TASK TO COMPLETE:
Copy out each line of the entries below in which the string "stomach" appears.

(Saved entries)
=== Section Start ===
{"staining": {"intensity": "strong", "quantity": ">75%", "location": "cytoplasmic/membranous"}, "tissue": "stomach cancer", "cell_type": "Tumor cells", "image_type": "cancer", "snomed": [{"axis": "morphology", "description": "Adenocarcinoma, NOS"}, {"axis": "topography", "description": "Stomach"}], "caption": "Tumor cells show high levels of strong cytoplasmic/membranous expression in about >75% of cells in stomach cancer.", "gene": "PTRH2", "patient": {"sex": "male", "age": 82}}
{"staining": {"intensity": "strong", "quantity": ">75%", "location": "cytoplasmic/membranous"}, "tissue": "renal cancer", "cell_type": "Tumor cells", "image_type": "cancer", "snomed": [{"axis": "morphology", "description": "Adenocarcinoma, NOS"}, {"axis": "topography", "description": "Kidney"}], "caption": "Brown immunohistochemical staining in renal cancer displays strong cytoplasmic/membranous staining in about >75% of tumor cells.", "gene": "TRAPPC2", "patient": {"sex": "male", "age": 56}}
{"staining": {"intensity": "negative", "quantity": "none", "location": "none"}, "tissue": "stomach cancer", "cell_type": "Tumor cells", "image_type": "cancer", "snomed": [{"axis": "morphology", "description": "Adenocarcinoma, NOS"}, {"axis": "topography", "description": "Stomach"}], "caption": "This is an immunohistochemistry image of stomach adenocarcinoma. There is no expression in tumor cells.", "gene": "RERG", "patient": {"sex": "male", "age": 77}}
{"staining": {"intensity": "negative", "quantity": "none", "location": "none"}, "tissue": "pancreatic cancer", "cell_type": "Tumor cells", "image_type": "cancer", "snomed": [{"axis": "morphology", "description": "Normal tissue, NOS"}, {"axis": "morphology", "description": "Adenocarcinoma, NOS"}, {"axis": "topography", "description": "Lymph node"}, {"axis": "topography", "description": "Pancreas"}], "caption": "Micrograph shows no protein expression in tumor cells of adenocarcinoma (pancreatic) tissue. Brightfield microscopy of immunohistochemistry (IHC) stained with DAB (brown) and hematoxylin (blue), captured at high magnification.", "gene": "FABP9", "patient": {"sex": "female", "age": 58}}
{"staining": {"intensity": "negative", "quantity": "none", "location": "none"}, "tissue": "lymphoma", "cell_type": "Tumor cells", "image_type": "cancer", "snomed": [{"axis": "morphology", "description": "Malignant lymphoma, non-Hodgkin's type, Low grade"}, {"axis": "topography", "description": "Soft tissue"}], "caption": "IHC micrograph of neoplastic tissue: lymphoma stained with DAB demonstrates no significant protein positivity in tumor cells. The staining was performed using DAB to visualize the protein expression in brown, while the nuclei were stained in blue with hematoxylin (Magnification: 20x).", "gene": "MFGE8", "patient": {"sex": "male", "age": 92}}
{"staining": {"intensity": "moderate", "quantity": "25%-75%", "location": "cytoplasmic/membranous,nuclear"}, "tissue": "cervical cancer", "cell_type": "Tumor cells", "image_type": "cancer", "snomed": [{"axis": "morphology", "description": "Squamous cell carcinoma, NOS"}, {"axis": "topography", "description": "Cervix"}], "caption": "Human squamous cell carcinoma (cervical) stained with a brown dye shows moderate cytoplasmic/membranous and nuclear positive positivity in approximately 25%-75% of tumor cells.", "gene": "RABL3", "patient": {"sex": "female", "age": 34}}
=== Section End ===
OUTPUT FOR THIS EXERCISE:
{"staining": {"intensity": "strong", "quantity": ">75%", "location": "cytoplasmic/membranous"}, "tissue": "stomach cancer", "cell_type": "Tumor cells", "image_type": "cancer", "snomed": [{"axis": "morphology", "description": "Adenocarcinoma, NOS"}, {"axis": "topography", "description": "Stomach"}], "caption": "Tumor cells show high levels of strong cytoplasmic/membranous expression in about >75% of cells in stomach cancer.", "gene": "PTRH2", "patient": {"sex": "male", "age": 82}}
{"staining": {"intensity": "negative", "quantity": "none", "location": "none"}, "tissue": "stomach cancer", "cell_type": "Tumor cells", "image_type": "cancer", "snomed": [{"axis": "morphology", "description": "Adenocarcinoma, NOS"}, {"axis": "topography", "description": "Stomach"}], "caption": "This is an immunohistochemistry image of stomach adenocarcinoma. There is no expression in tumor cells.", "gene": "RERG", "patient": {"sex": "male", "age": 77}}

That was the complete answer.